## Task material
◇ ◇ ◇ ◇ ◇

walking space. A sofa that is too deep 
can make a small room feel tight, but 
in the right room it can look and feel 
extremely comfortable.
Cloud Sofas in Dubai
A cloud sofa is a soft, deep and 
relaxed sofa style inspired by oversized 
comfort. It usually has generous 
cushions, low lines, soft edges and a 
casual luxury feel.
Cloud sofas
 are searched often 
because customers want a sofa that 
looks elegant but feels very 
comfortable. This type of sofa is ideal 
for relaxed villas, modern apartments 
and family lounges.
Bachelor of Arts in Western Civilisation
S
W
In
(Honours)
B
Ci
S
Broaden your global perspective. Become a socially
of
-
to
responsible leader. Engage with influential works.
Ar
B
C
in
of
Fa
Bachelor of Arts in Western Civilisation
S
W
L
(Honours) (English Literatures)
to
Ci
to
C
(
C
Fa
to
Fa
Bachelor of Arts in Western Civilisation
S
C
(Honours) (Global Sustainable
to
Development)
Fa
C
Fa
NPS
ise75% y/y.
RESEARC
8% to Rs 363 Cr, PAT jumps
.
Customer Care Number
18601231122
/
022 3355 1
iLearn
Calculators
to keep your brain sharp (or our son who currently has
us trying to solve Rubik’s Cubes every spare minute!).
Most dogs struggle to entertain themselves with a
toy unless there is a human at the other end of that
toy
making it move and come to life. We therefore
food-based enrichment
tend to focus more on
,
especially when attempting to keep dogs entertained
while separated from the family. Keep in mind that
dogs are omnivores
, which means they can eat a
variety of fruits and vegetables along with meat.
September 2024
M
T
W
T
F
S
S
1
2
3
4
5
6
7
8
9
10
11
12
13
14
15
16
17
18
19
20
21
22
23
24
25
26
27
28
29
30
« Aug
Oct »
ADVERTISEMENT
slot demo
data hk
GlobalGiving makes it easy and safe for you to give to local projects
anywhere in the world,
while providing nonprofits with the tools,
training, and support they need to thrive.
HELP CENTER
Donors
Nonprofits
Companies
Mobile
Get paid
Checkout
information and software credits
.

◇ ◇ ◇ ◇ ◇

## Problem description
Return each full line of the entries that contains the word "deep".

## Answer below
walking space. A sofa that is too deep 
A cloud sofa is a soft, deep and 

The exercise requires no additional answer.